If the cuttings were not planted in the cuttings in the fall, in the spring this should be done immediately, as soon as they were taken out of the shelter. As a rule, during this time, callus has formed in the cuttings, so there will be no problems with rooting.

If well-preserved cuttings have not formed it, they need help and speed up the rooting process with the help of a root formation stimulator. To do this, the stalk is dipped with its lower end in a rooting stimulator or kept in its solution for several hours. They are planted in good soil, choosing partial shade. The cuttings should be 2/3 submerged in the soil and planted at a 45-degree angle with a north slope.

Advice! For better survival, cuttings are covered with a glass jar or a transparent plastic bottle with a cut bottom.

Further care of the planted cuttings consists in daily airing and keeping the soil moist. After rooting, the shelter is removed. It is better to replant young roses to a permanent place next spring.

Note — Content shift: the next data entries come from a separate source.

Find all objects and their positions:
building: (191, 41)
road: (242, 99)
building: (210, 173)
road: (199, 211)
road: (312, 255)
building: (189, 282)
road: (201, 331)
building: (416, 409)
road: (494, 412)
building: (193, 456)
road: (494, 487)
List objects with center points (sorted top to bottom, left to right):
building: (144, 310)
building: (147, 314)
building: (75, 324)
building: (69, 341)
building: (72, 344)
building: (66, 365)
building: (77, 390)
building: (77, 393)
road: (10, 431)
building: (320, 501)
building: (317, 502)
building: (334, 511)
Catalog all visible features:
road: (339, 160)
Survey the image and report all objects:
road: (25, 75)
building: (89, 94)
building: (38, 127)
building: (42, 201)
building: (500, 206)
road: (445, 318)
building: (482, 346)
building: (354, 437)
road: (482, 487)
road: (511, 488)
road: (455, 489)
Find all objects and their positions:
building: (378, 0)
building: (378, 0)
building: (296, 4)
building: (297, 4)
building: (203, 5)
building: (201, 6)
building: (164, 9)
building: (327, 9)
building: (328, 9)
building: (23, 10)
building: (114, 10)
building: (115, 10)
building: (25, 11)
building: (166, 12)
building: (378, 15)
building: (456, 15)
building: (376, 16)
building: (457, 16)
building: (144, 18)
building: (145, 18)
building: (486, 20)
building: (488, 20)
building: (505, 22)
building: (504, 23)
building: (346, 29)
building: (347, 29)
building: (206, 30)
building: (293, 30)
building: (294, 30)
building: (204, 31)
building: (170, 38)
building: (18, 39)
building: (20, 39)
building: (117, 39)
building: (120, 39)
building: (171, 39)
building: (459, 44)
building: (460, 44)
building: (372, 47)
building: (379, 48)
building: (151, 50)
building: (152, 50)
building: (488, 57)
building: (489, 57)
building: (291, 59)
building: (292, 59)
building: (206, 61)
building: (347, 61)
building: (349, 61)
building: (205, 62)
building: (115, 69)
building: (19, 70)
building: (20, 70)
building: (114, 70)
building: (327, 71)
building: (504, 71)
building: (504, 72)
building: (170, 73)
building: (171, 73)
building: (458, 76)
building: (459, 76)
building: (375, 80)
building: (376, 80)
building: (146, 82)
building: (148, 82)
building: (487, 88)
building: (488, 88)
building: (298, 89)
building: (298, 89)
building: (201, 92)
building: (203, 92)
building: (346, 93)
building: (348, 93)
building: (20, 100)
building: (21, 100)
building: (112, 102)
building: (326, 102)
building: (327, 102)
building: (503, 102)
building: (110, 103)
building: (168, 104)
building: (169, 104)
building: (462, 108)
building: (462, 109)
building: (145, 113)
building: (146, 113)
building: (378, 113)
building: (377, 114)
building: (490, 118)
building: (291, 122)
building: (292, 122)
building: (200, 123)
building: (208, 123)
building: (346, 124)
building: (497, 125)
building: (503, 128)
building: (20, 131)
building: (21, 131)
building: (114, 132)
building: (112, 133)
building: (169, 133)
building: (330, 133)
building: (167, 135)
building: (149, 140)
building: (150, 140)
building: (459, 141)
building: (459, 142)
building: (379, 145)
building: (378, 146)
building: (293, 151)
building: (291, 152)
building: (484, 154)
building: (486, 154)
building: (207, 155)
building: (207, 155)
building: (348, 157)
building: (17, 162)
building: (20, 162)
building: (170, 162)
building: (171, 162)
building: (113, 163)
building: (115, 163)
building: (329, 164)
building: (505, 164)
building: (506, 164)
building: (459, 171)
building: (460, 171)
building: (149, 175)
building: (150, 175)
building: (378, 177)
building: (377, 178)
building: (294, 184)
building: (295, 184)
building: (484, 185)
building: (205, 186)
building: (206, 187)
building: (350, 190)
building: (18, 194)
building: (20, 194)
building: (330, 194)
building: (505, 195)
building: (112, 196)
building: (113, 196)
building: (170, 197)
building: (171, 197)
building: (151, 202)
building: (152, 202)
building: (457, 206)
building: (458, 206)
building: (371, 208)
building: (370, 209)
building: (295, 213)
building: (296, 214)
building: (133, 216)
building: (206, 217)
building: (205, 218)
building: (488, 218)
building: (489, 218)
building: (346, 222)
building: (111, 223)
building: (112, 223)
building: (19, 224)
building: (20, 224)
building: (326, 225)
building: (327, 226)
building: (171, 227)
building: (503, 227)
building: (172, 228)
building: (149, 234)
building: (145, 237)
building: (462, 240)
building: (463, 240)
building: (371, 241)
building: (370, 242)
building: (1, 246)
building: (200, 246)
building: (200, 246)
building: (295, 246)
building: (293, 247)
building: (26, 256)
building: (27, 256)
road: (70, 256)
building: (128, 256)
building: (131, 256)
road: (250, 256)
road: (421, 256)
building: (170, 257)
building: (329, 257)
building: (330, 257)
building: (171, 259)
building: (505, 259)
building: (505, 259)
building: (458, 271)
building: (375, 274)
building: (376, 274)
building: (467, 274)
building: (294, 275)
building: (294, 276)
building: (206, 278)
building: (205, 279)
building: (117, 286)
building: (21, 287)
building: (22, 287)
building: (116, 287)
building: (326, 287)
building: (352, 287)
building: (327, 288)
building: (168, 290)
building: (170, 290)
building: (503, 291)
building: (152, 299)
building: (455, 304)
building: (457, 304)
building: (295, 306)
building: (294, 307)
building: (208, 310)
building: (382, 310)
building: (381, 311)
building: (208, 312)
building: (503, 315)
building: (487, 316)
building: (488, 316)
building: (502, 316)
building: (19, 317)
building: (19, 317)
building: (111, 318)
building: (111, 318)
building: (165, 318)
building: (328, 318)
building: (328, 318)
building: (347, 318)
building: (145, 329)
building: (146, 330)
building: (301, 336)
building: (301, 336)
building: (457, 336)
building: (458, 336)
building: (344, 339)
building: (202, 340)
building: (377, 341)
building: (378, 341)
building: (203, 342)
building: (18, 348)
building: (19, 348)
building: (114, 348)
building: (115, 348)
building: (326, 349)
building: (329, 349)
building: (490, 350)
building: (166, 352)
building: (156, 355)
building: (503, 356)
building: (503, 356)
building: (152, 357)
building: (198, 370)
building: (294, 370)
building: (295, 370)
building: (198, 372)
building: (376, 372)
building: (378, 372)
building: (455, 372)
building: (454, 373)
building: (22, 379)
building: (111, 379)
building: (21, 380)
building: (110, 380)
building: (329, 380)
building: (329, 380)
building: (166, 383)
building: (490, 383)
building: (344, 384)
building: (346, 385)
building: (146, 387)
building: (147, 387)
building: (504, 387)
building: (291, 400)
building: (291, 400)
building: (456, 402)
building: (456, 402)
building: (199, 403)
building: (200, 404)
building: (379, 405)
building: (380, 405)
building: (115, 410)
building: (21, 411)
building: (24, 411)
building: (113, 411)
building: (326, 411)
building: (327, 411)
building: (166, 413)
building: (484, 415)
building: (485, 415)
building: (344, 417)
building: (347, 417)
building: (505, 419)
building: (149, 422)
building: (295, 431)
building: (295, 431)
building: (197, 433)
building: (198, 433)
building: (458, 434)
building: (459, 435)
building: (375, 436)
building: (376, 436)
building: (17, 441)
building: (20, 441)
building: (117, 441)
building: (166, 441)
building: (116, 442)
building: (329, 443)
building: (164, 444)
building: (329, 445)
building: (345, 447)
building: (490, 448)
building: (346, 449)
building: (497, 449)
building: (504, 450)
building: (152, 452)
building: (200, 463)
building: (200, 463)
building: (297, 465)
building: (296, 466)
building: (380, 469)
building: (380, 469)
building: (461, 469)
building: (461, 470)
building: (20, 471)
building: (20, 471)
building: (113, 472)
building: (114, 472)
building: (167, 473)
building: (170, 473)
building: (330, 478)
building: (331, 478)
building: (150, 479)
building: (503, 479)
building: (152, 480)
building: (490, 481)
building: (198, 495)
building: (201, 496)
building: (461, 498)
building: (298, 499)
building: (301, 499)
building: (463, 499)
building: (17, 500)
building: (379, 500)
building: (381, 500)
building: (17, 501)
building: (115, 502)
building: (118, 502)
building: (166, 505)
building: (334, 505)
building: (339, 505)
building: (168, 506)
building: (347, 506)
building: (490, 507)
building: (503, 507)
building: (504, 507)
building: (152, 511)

Such seedlings require attention and careful care aimed at the early formation of a strong root system.

Advice! If a young rose decides to bloom in the first year, be sure to remove the buds so that all the nutrition is spent on the formation of a strong plant.

A rose is a flower worthy of being in every garden. If you take care of it properly: feed, water, prune and cover for the winter, it will thank you with amazing flowering. There are no ugly roses, each is good in its own way.


Watch the video: Fall Rose Care (February 2023).